*** Extracted records Section Begins ***
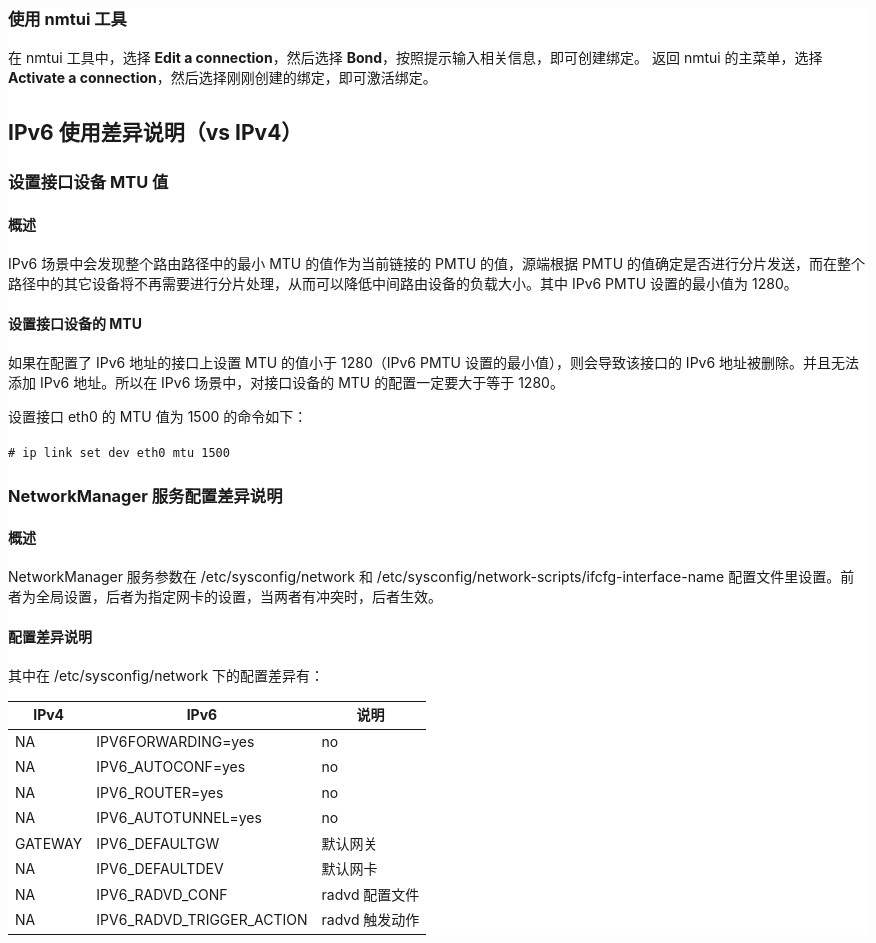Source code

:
 ```
```

### 使用 nmtui 工具

在 nmtui 工具中，选择 **Edit a connection**，然后选择 **Bond**，按照提示输入相关信息，即可创建绑定。
返回 nmtui 的主菜单，选择 **Activate a connection**，然后选择刚刚创建的绑定，即可激活绑定。

## IPv6 使用差异说明（vs IPv4）

### 设置接口设备 MTU 值

#### 概述

IPv6 场景中会发现整个路由路径中的最小 MTU 的值作为当前链接的 PMTU 的值，源端根据 PMTU 的值确定是否进行分片发送，而在整个路径中的其它设备将不再需要进行分片处理，从而可以降低中间路由设备的负载大小。其中 IPv6 PMTU 设置的最小值为 1280。

#### 设置接口设备的 MTU

如果在配置了 IPv6 地址的接口上设置 MTU 的值小于 1280（IPv6 PMTU 设置的最小值），则会导致该接口的 IPv6 地址被删除。并且无法添加 IPv6 地址。所以在 IPv6 场景中，对接口设备的 MTU 的配置一定要大于等于 1280。

设置接口 eth0 的 MTU 值为 1500 的命令如下：

```
# ip link set dev eth0 mtu 1500
```

### NetworkManager 服务配置差异说明

#### 概述

NetworkManager 服务参数在 /etc/sysconfig/network 和 /etc/sysconfig/network-scripts/ifcfg-interface-name 配置文件里设置。前者为全局设置，后者为指定网卡的设置，当两者有冲突时，后者生效。

#### 配置差异说明

其中在 /etc/sysconfig/network 下的配置差异有：

| IPv4 | IPv6 | 说明 |
| ---- | ---- | ---- |
| NA | IPV6FORWARDING=yes|no | 是否开启 IPv6 转发 |
| NA | IPV6_AUTOCONF=yes|no | 是否开启 IPv6 自动配置 |
| NA | IPV6_ROUTER=yes|no | 是否开启 IPv6 路由 |
| NA | IPV6_AUTOTUNNEL=yes|no | 是否开启 IPv6 隧道 |
| GATEWAY | IPV6_DEFAULTGW | 默认网关 |
| NA | IPV6_DEFAULTDEV | 默认网卡 |
| NA | IPV6_RADVD_CONF | radvd 配置文件 |
| NA | IPV6_RADVD_TRIGGER_ACTION | radvd 触发动作 |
*** Extracted records Section Ends ***
# Brief:
Go through the entries and retype each one exactly, skipping any image.

# Solved problem:
Source code

:
 ```
```

### 使用 nmtui 工具

在 nmtui 工具中，选择 **Edit a connection**，然后选择 **Bond**，按照提示输入相关信息，即可创建绑定。
返回 nmtui 的主菜单，选择 **Activate a connection**，然后选择刚刚创建的绑定，即可激活绑定。

## IPv6 使用差异说明（vs IPv4）

### 设置接口设备 MTU 值

#### 概述

IPv6 场景中会发现整个路由路径中的最小 MTU 的值作为当前链接的 PMTU 的值，源端根据 PMTU 的值确定是否进行分片发送，而在整个路径中的其它设备将不再需要进行分片处理，从而可以降低中间路由设备的负载大小。其中 IPv6 PMTU 设置的最小值为 1280。

#### 设置接口设备的 MTU

如果在配置了 IPv6 地址的接口上设置 MTU 的值小于 1280（IPv6 PMTU 设置的最小值），则会导致该接口的 IPv6 地址被删除。并且无法添加 IPv6 地址。所以在 IPv6 场景中，对接口设备的 MTU 的配置一定要大于等于 1280。

设置接口 eth0 的 MTU 值为 1500 的命令如下：

```
# ip link set dev eth0 mtu 1500
```

### NetworkManager 服务配置差异说明

#### 概述

NetworkManager 服务参数在 /etc/sysconfig/network 和 /etc/sysconfig/network-scripts/ifcfg-interface-name 配置文件里设置。前者为全局设置，后者为指定网卡的设置，当两者有冲突时，后者生效。

#### 配置差异说明

其中在 /etc/sysconfig/network 下的配置差异有：

| IPv4 | IPv6 | 说明 |
| ---- | ---- | ---- |
| NA | IPV6FORWARDING=yes|no | 是否开启 IPv6 转发 |
| NA | IPV6_AUTOCONF=yes|no | 是否开启 IPv6 自动配置 |
| NA | IPV6_ROUTER=yes|no | 是否开启 IPv6 路由 |
| NA | IPV6_AUTOTUNNEL=yes|no | 是否开启 IPv6 隧道 |
| GATEWAY | IPV6_DEFAULTGW | 默认网关 |
| NA | IPV6_DEFAULTDEV | 默认网卡 |
| NA | IPV6_RADVD_CONF | radvd 配置文件 |
| NA | IPV6_RADVD_TRIGGER_ACTION | radvd 触发动作 |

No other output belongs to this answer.